Dans une tribune du Figaro du 31 janvier, Philippe Nemo, philosophe et professeur à l'ESCP Europe, distingue les concepts d'égalité et de justice :
"«L'égalité est l'âme de la France», a dit le candidat socialiste François Hollande. L'égalité serait la vraie justice. Personne, au Parti socialiste, n'a donc lu ce qu'ont écrit sur la justice Platon, Aristote, Cicéron, saint Thomas, Locke, Kant, Hegel, Nietzsche, ou même Alain? La philosophie du PS s'identifie donc au jacobinisme?

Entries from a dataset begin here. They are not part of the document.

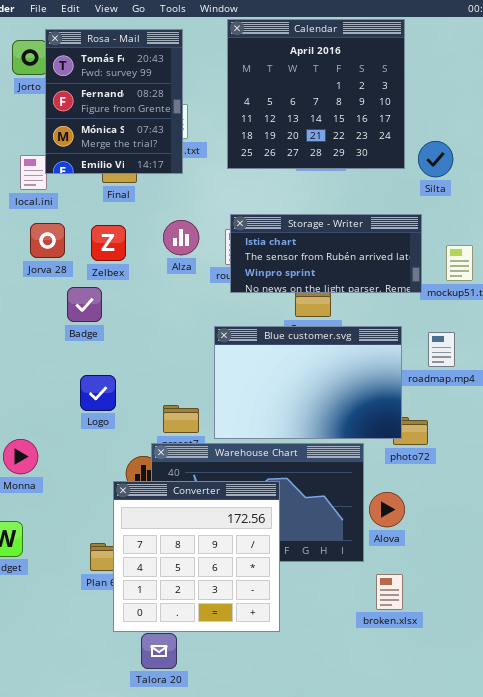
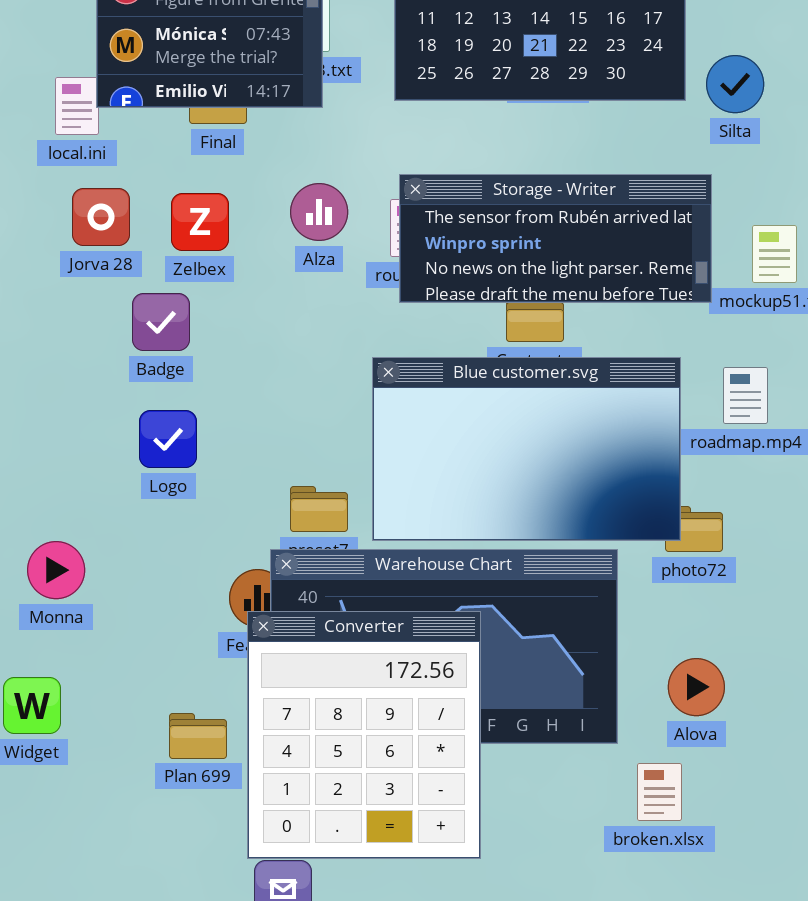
Storage - Writer: [230,214,422,293] -> [399,174,712,303], scrolled down 1 row
Logo: [80,375,116,411] -> [139,410,197,468], moved
Converter: [113,481,280,632] -> [247,611,481,859], resized
Alova: [369,492,405,527] -> [668,658,725,716], moved

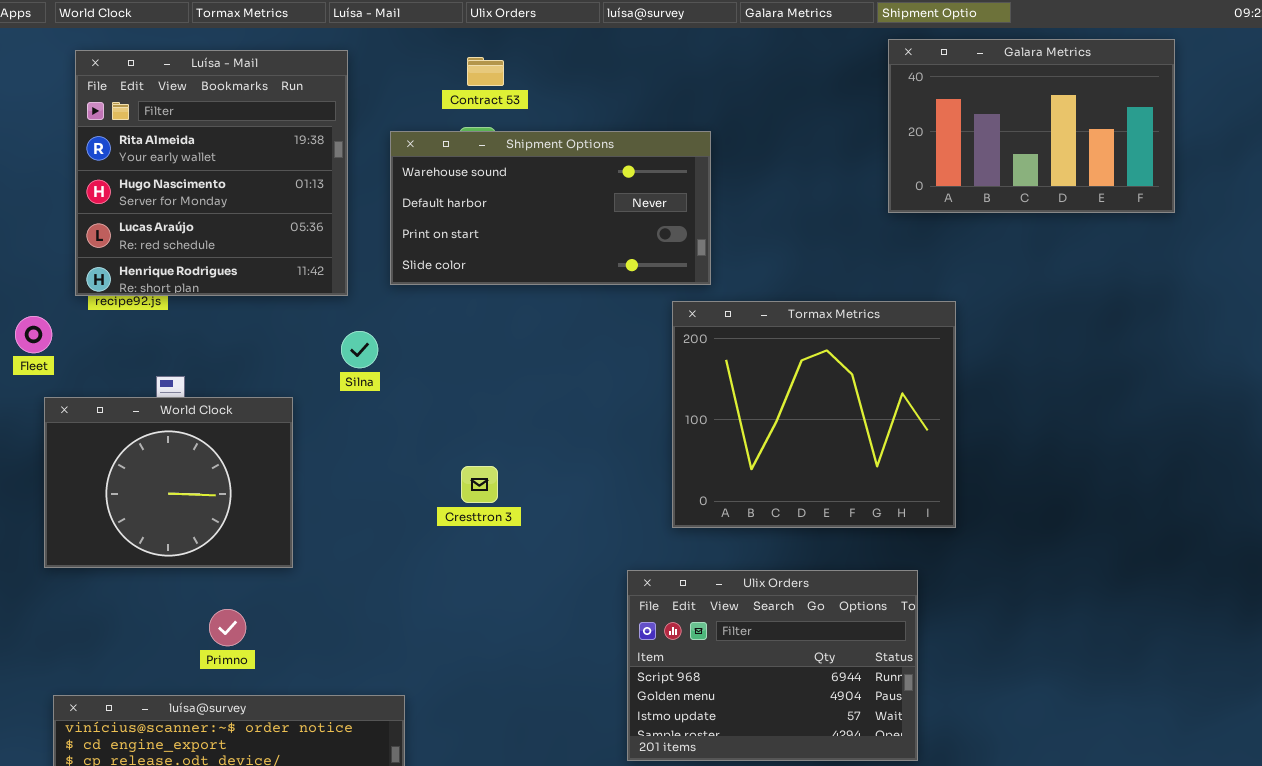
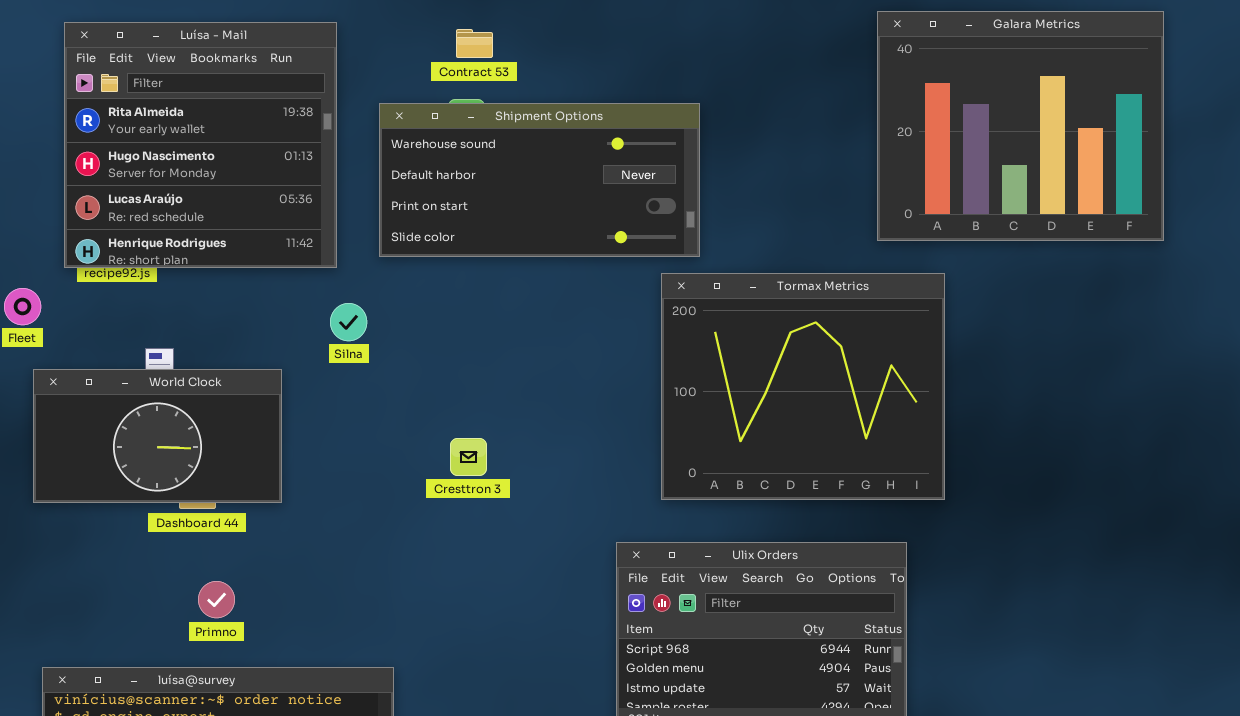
Galara Metrics: [888,39,1175,213] -> [877,11,1164,241], resized
World Clock: [44,397,293,568] -> [33,369,282,503], resized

L'égalité ne règne que dans les peuplades primitives. Les sociétés riches et civilisées le sont parce que la liberté y produit un foisonnement d'activités, tant intellectuelles qu'économiques, avec une division croissante du savoir et du travail qui surmultiplie l'efficacité collective. Or qui dit liberté dit nécessairement différences et distinctions. La seule question est de savoir si cette diversité est bonne ou mauvaise pour le dynamisme de la collectivité et la prospérité de tous, y compris des plus démunis. La réponse a été donnée par l'histoire des deux derniers siècles: il vaut mieux vivre dans les pays «capitalistes» qu'à Cuba.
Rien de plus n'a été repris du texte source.